What you are asked to do — Check the listing that follows and work out how many lines include "Jacquard". The reply is that number alone.
[Start of Attachment]
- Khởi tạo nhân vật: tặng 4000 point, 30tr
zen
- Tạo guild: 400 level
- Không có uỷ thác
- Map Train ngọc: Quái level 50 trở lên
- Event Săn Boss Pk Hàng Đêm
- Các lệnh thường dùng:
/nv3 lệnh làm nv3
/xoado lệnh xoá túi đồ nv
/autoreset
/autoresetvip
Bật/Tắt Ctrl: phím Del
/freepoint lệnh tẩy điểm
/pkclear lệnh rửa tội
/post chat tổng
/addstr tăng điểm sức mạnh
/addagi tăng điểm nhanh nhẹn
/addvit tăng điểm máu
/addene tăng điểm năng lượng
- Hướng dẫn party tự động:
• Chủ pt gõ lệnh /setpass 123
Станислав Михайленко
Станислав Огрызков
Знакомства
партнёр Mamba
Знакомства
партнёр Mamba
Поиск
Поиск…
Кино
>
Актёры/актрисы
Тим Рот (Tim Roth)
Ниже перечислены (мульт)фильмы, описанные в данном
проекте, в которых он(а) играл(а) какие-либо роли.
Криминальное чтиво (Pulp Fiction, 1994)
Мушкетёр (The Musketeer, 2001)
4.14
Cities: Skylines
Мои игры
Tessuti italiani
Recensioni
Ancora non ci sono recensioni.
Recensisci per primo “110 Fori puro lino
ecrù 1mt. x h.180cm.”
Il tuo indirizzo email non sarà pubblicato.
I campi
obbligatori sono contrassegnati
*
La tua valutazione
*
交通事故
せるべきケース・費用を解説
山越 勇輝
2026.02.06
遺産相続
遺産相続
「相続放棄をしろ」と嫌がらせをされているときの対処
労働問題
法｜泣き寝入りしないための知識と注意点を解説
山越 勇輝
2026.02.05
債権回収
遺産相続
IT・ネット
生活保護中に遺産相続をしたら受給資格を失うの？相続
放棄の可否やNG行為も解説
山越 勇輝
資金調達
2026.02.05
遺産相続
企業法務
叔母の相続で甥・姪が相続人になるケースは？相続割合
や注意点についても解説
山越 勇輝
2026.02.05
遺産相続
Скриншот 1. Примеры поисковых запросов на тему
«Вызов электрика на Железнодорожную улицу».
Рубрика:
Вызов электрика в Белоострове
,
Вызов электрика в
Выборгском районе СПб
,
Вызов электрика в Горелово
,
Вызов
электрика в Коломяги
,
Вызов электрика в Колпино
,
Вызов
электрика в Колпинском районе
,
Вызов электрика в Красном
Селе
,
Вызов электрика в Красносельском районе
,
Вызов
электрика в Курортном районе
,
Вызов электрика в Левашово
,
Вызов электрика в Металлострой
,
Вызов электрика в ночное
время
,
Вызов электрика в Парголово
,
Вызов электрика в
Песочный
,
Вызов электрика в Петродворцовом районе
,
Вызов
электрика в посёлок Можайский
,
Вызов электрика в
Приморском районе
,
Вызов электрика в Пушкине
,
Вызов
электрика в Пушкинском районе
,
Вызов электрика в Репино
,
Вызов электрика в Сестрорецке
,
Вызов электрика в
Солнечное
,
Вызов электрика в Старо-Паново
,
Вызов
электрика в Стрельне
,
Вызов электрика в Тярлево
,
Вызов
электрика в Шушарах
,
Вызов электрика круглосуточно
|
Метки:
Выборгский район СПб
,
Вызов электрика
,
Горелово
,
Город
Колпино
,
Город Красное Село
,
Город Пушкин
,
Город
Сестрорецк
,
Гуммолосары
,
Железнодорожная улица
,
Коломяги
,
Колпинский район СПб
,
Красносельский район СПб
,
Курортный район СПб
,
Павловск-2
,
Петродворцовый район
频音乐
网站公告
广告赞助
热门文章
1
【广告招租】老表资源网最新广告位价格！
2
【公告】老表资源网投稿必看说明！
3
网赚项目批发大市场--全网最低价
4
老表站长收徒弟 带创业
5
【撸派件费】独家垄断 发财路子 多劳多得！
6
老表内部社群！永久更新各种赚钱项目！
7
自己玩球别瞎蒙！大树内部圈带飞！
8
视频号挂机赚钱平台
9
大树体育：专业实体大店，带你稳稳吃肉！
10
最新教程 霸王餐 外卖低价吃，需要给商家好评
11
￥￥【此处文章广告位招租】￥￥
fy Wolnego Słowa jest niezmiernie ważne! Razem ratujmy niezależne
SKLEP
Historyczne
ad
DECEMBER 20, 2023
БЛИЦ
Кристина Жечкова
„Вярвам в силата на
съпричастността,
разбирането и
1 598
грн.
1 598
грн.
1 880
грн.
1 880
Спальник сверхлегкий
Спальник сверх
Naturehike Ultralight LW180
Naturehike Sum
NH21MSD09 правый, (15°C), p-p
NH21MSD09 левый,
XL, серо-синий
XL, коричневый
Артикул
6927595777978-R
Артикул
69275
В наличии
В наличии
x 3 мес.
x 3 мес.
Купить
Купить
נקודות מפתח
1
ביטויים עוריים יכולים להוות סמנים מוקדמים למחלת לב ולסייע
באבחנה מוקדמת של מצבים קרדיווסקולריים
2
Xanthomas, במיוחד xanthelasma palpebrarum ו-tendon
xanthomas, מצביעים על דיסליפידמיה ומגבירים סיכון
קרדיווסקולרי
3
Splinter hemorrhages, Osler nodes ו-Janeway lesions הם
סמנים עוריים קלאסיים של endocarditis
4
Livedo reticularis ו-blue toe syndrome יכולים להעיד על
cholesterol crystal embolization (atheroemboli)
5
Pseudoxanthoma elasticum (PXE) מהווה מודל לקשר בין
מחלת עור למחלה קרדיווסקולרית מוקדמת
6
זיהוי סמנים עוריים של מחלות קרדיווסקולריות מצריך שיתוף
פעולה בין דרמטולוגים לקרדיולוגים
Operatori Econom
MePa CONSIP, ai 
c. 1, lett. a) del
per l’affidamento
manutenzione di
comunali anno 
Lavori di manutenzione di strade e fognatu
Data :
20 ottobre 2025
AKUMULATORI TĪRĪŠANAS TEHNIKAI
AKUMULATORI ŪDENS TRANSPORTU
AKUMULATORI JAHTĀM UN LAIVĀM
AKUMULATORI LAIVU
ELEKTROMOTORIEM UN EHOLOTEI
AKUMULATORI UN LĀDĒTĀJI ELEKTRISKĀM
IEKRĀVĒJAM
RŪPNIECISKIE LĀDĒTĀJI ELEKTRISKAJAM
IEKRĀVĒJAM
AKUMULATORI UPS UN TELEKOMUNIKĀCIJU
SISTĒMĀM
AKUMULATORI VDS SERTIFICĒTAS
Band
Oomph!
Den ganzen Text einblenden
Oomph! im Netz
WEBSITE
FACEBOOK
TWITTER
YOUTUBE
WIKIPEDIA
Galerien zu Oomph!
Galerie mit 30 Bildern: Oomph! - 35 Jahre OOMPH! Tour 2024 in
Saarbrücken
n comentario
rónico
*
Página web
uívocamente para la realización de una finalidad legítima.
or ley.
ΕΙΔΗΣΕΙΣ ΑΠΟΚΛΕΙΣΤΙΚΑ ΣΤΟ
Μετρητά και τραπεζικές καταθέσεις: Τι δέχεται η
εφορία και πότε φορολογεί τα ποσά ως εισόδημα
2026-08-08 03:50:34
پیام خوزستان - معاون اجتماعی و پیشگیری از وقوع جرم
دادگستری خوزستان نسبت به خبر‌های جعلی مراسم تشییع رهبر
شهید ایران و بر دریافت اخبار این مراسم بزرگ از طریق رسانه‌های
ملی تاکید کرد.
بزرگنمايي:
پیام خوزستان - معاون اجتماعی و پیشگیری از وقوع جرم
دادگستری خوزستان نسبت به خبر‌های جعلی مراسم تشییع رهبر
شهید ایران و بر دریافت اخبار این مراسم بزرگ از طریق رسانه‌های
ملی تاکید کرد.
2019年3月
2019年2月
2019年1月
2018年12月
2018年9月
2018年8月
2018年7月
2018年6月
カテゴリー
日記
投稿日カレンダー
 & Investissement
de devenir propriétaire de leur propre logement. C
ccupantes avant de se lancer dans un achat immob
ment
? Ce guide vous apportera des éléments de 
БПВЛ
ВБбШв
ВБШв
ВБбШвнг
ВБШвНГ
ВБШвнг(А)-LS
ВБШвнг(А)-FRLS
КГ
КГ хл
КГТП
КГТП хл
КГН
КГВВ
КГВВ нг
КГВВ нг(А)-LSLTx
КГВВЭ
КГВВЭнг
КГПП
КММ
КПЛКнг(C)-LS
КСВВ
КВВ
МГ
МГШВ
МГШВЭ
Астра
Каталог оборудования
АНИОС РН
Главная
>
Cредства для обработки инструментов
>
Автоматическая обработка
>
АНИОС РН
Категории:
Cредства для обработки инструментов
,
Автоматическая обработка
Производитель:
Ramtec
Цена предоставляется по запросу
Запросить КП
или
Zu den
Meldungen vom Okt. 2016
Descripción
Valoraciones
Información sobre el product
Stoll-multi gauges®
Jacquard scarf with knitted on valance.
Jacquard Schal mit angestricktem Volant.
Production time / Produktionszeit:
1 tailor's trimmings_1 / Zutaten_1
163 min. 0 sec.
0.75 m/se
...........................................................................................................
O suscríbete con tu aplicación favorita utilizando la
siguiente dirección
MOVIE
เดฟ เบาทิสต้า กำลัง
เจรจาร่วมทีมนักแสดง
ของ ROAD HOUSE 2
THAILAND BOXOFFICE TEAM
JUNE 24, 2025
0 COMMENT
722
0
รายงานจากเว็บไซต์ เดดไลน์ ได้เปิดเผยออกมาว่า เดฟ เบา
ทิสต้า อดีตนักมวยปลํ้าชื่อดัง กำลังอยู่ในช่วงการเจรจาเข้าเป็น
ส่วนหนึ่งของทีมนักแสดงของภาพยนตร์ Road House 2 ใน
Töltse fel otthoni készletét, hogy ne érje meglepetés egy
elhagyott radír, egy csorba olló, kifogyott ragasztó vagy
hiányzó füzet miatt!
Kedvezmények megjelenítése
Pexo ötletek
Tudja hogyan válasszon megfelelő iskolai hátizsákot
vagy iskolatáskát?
[End of Attachment]
Finished exercise — 2